Pose the question every team serving a model hits: a GPU can do a lot of math in parallel, but a single user's request rarely uses all of it. So how do you avoid paying for an expensive chip that sits half-idle? You batch, bundle many requests so the hardware works at full width.
The grant US11442775B1 (issued September 13, 2022, to FriendliAI; a companion grant US11514370B1 issued that November) describes doing this dynamically for transformer generation. The CPC tags, G06F 9/4881 (scheduling), G06N 3/0454 and 3/08 (neural networks), capture the dual nature: it's a scheduling problem wearing a machine-learning hat.
“An inference system applies a machine-learning transformer model to a batch of requests with variable input length or variable target length or variable internal state length by selectively batching a subset of operations in the transformer model but processing requests in the batch individually for…”— U.S. Patent No. 11,442,775 source
Under the hood, transformer generation makes naive batching hard because each request finishes at a different time, one answer is ten tokens, another is a thousand. Static batches stall on the slowest member. Dynamic, or continuous, batching slots new requests in as old ones complete, keeping the hardware busy. That's the core insight, and it's the difference between a cheap and an expensive serving stack.

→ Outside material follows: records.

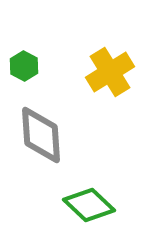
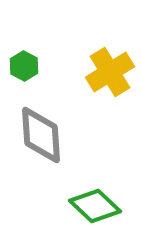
green diamond: moved 6 px right, 1 px down
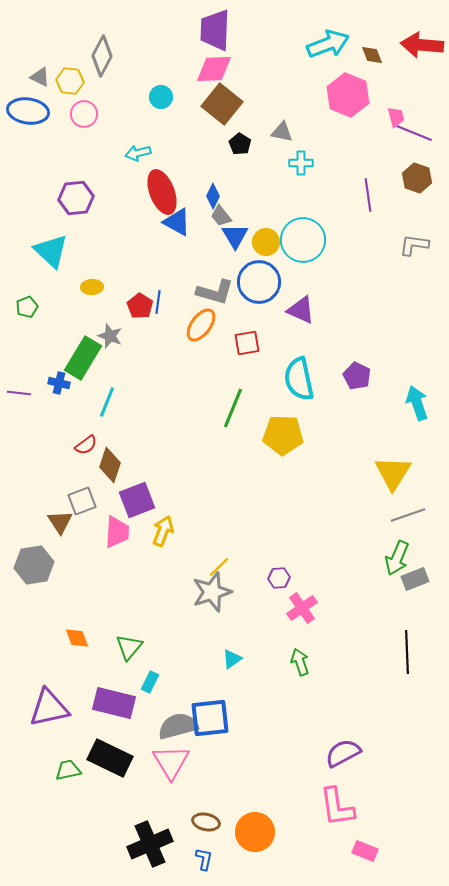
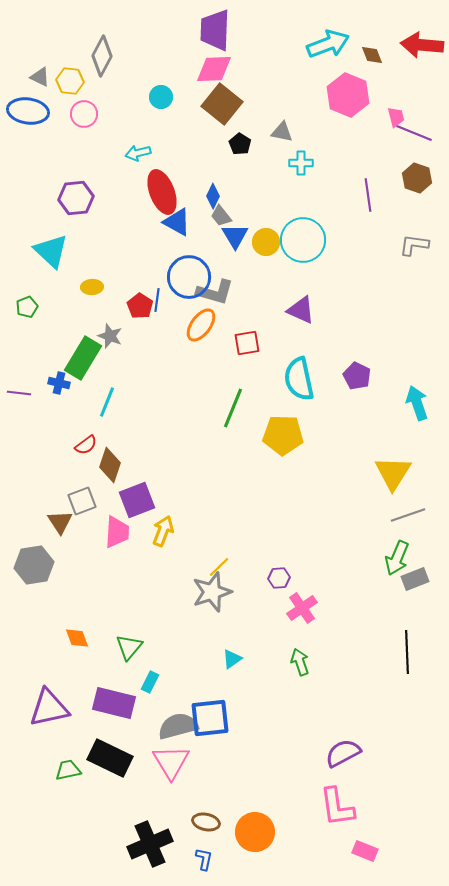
blue circle at (259, 282): moved 70 px left, 5 px up
blue line at (158, 302): moved 1 px left, 2 px up
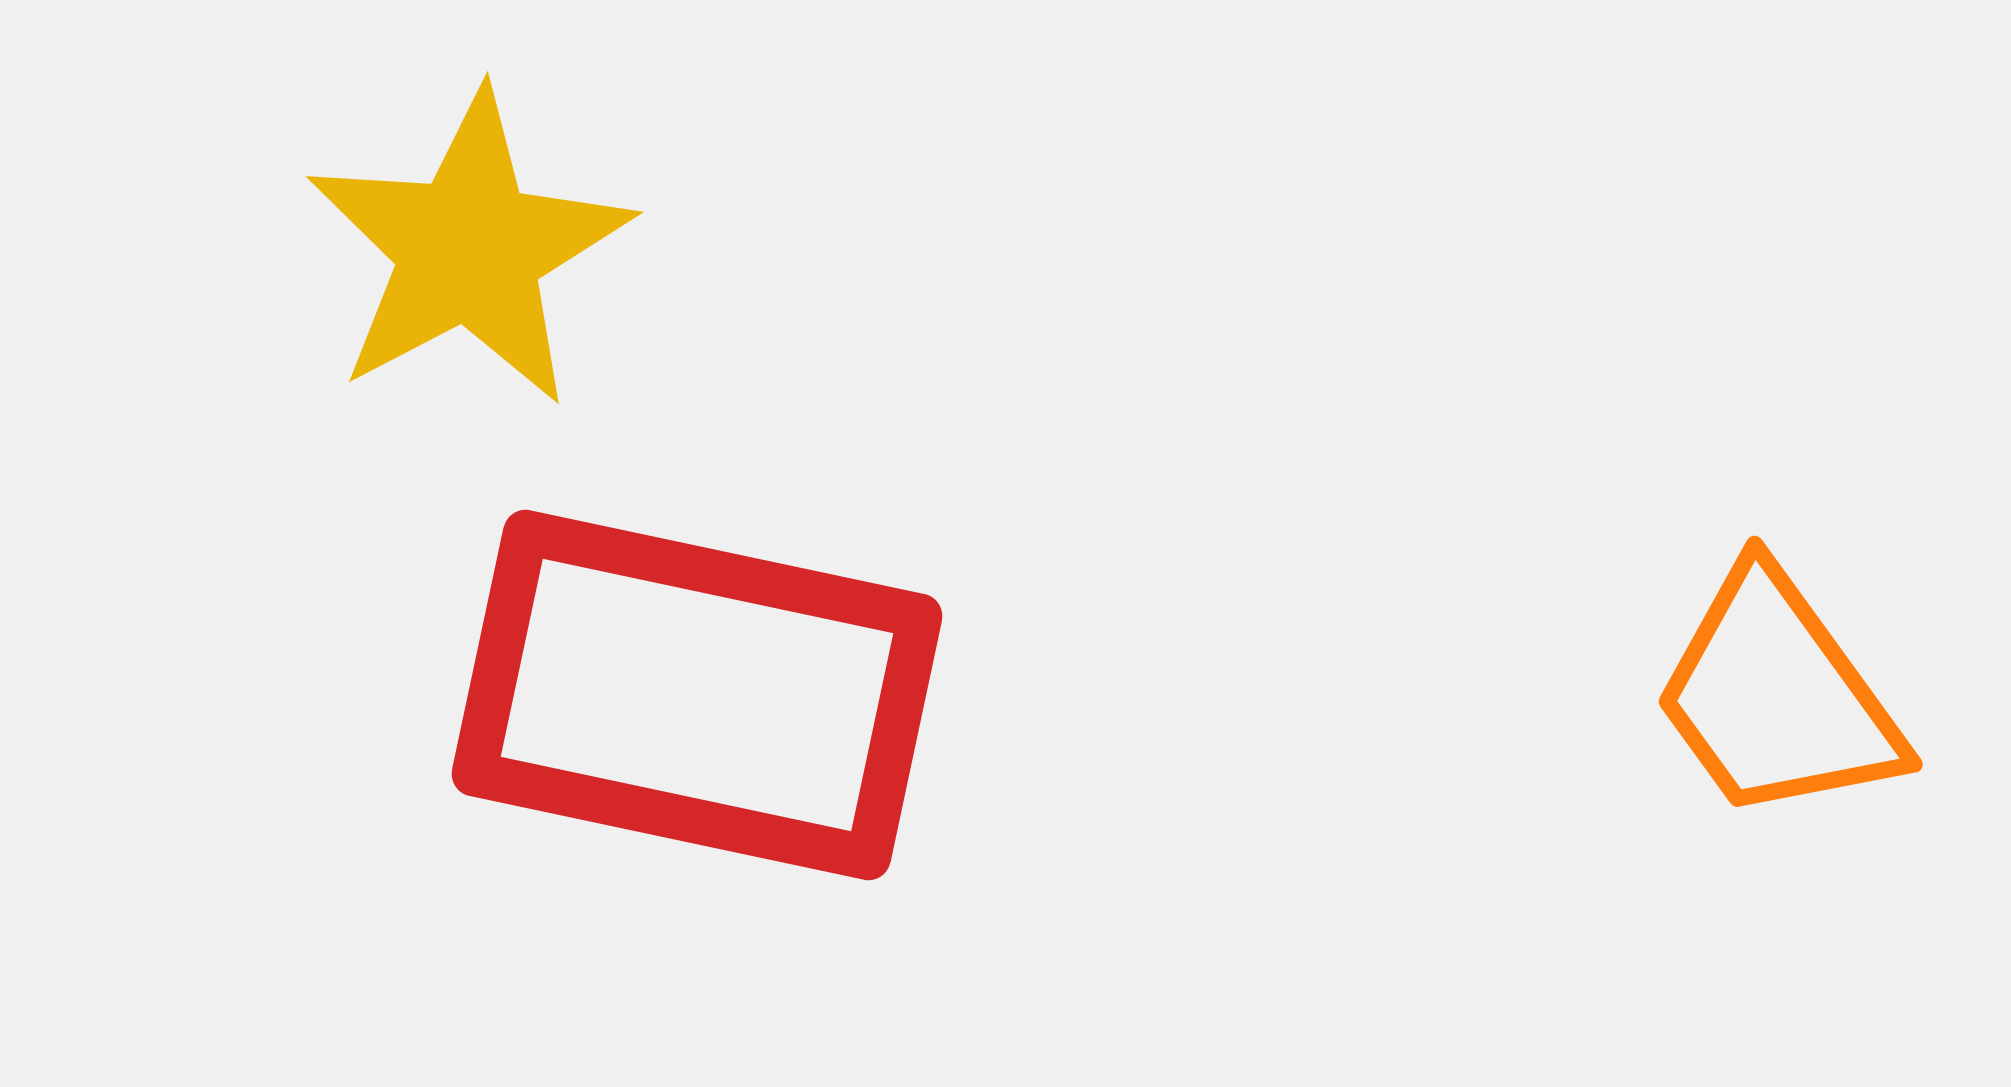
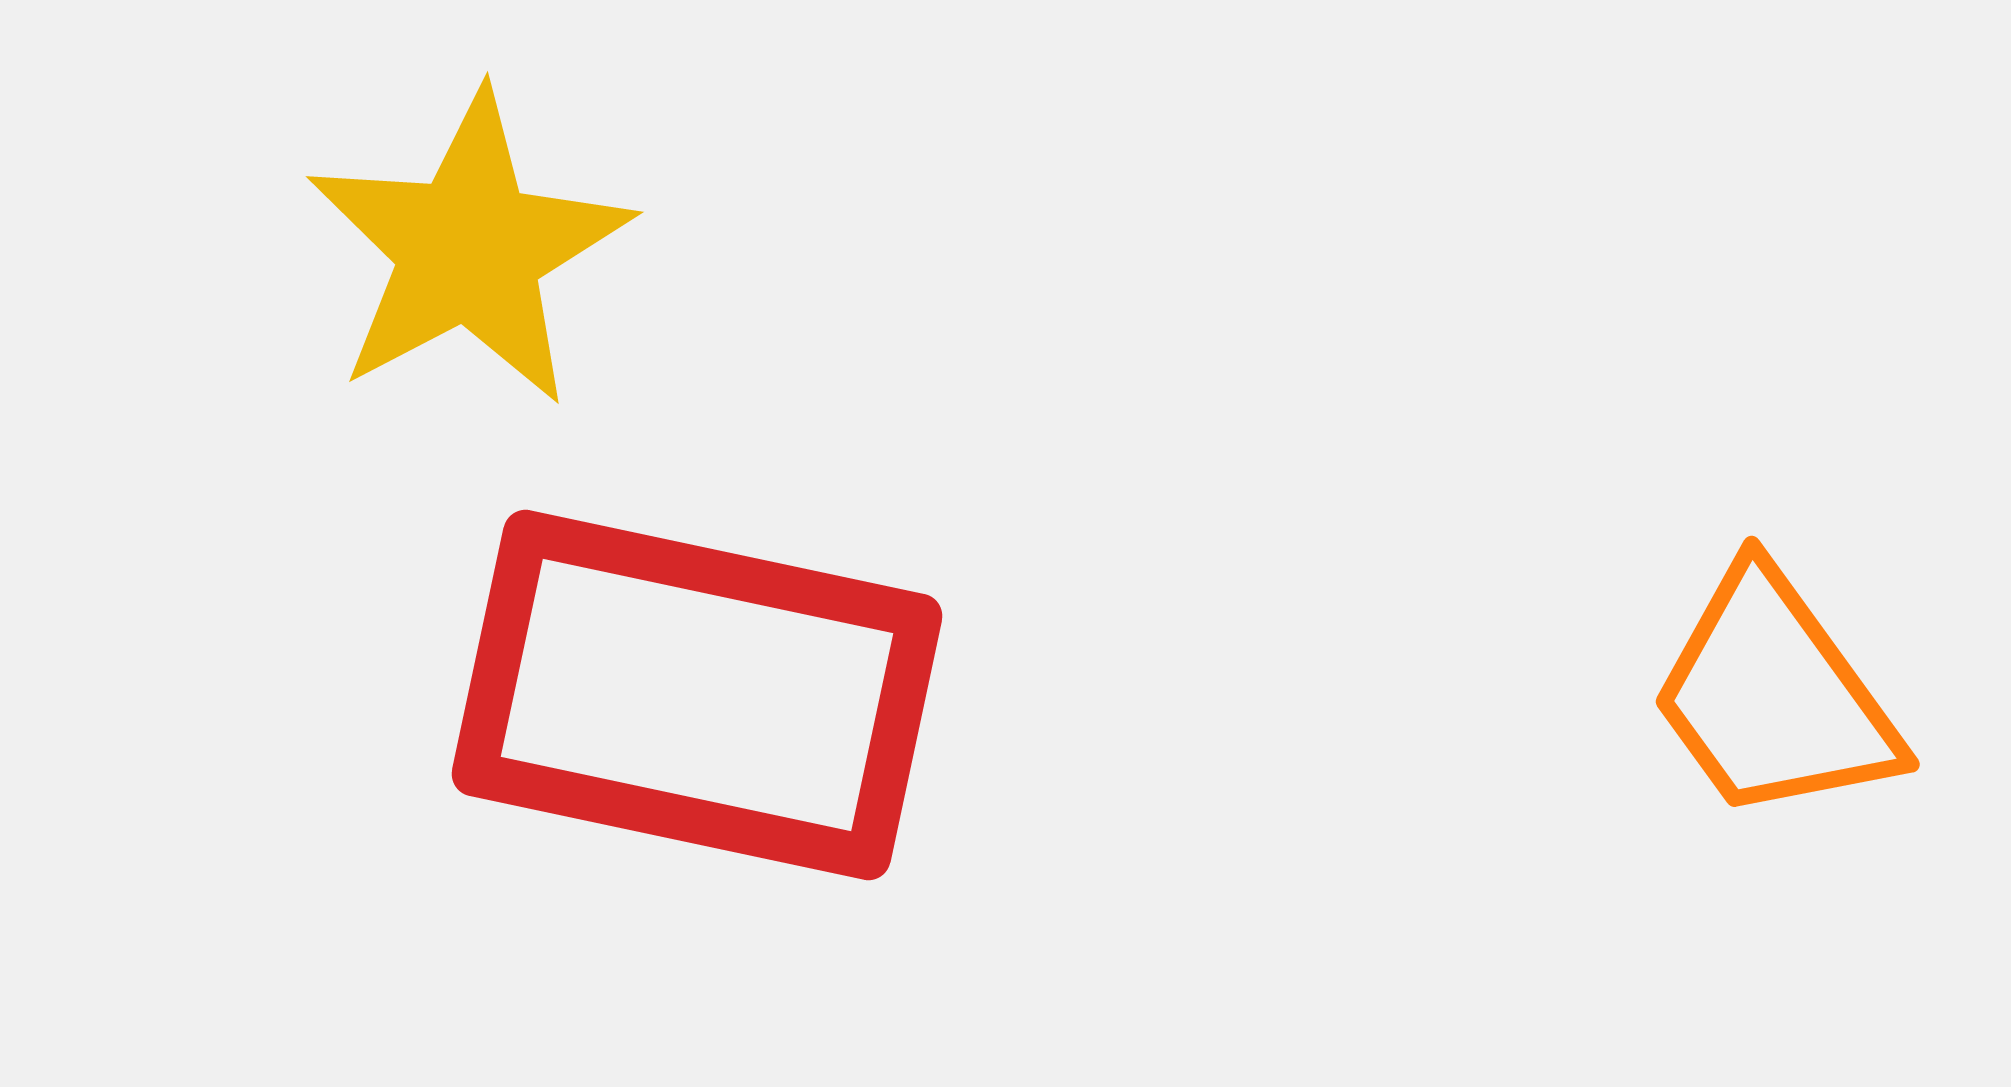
orange trapezoid: moved 3 px left
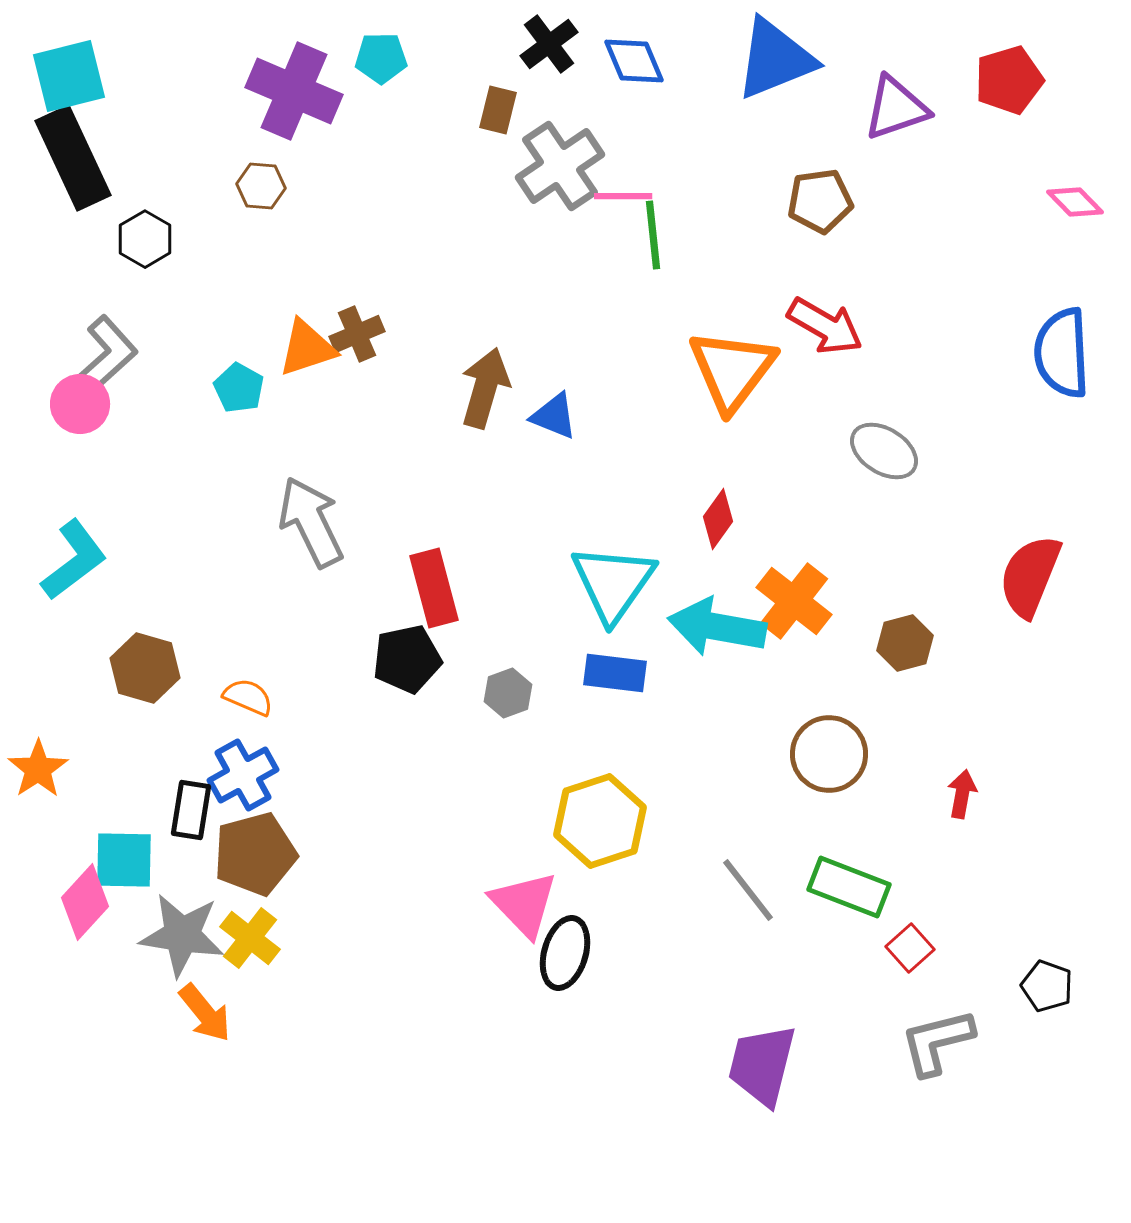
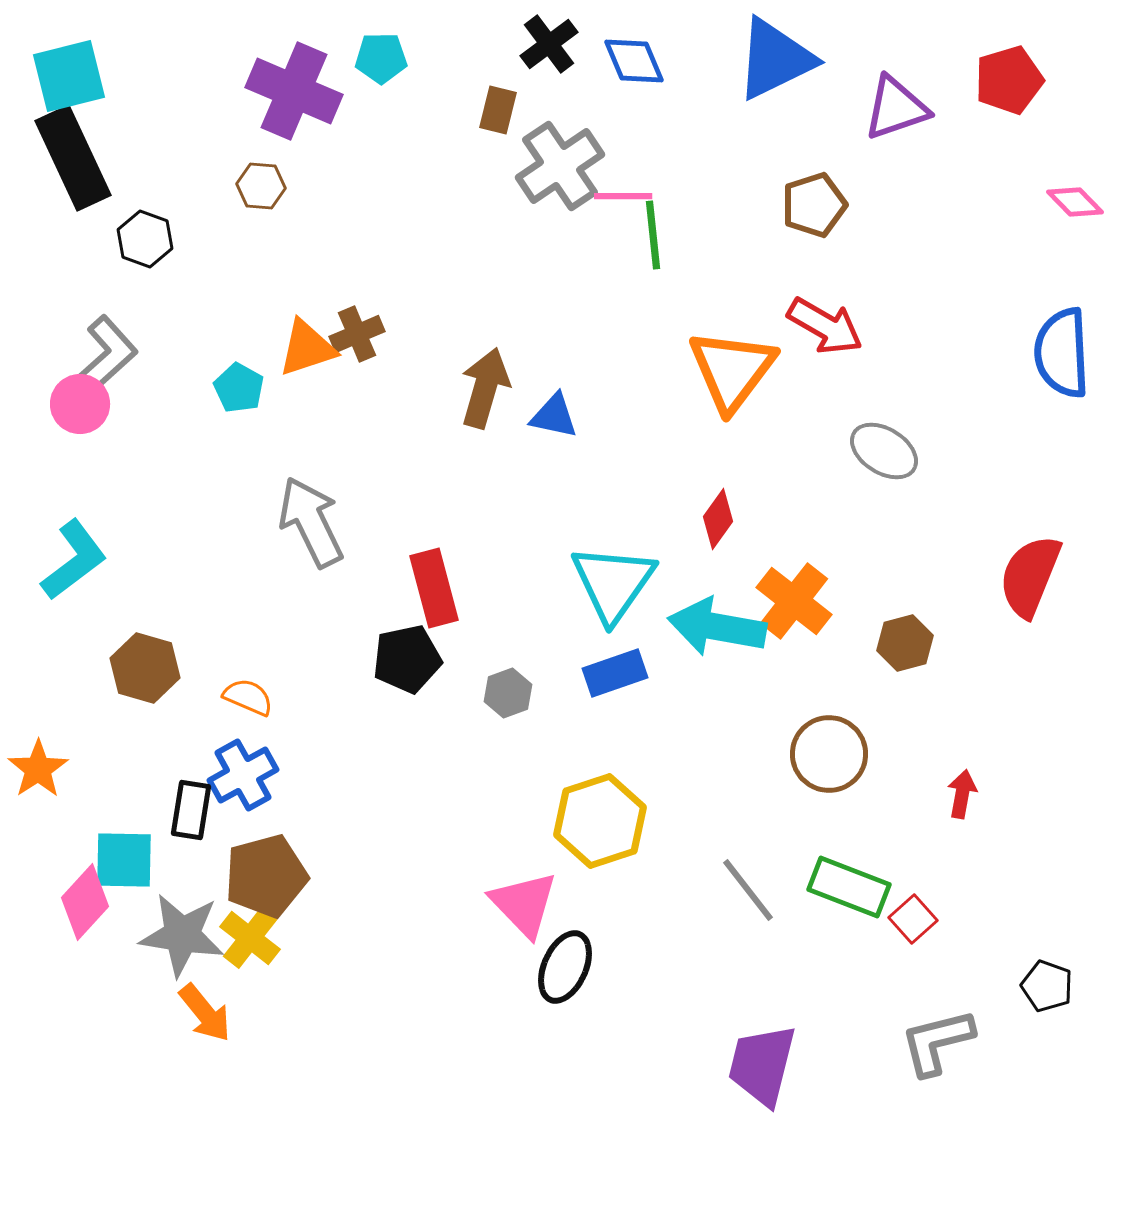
blue triangle at (775, 59): rotated 4 degrees counterclockwise
brown pentagon at (820, 201): moved 6 px left, 4 px down; rotated 10 degrees counterclockwise
black hexagon at (145, 239): rotated 10 degrees counterclockwise
blue triangle at (554, 416): rotated 10 degrees counterclockwise
blue rectangle at (615, 673): rotated 26 degrees counterclockwise
brown pentagon at (255, 854): moved 11 px right, 22 px down
red square at (910, 948): moved 3 px right, 29 px up
black ellipse at (565, 953): moved 14 px down; rotated 8 degrees clockwise
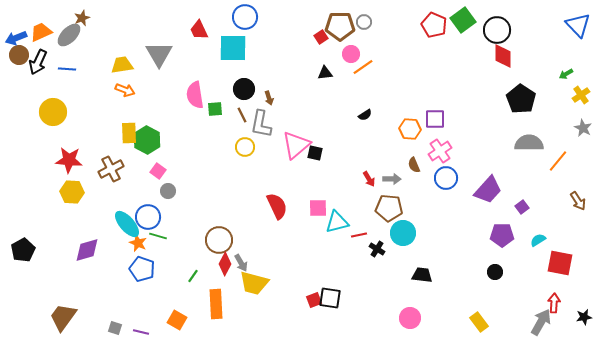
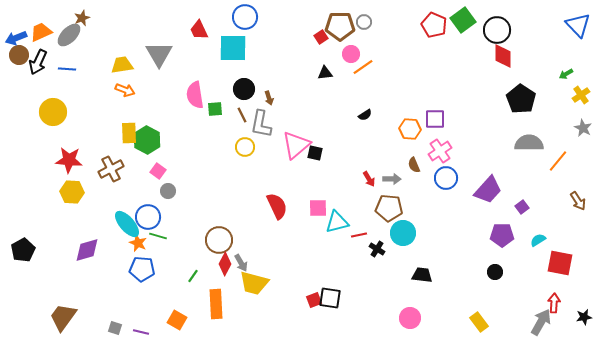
blue pentagon at (142, 269): rotated 15 degrees counterclockwise
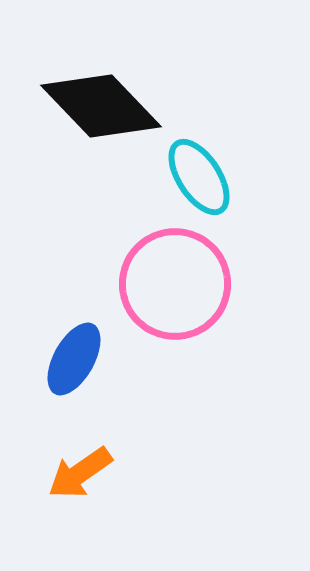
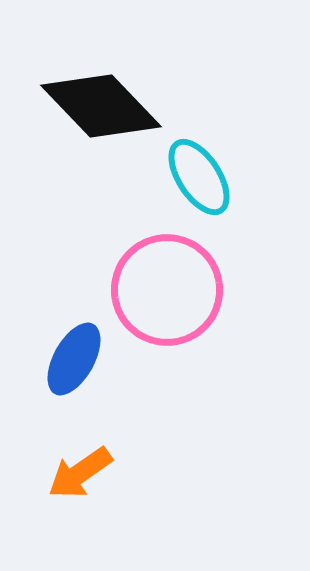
pink circle: moved 8 px left, 6 px down
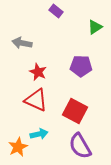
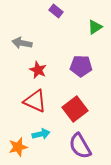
red star: moved 2 px up
red triangle: moved 1 px left, 1 px down
red square: moved 2 px up; rotated 25 degrees clockwise
cyan arrow: moved 2 px right
orange star: rotated 12 degrees clockwise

Why this is a sector-defining mechanism: inference cost is the number that decides whether an AI product has a viable margin. Dynamic batching can multiply throughput on the same hardware several-fold. When you read that a provider cut inference cost, batching strategy is very often the hidden lever.
The careful note: it's a granted patent, so it's an enforceable right with claims that set the real scope, but the broad idea of batching is old, the novelty is in the transformer-generation specifics. As a dated marker it's valuable: by late 2022, serving transformers economically was a distinct, patented engineering discipline, not an afterthought.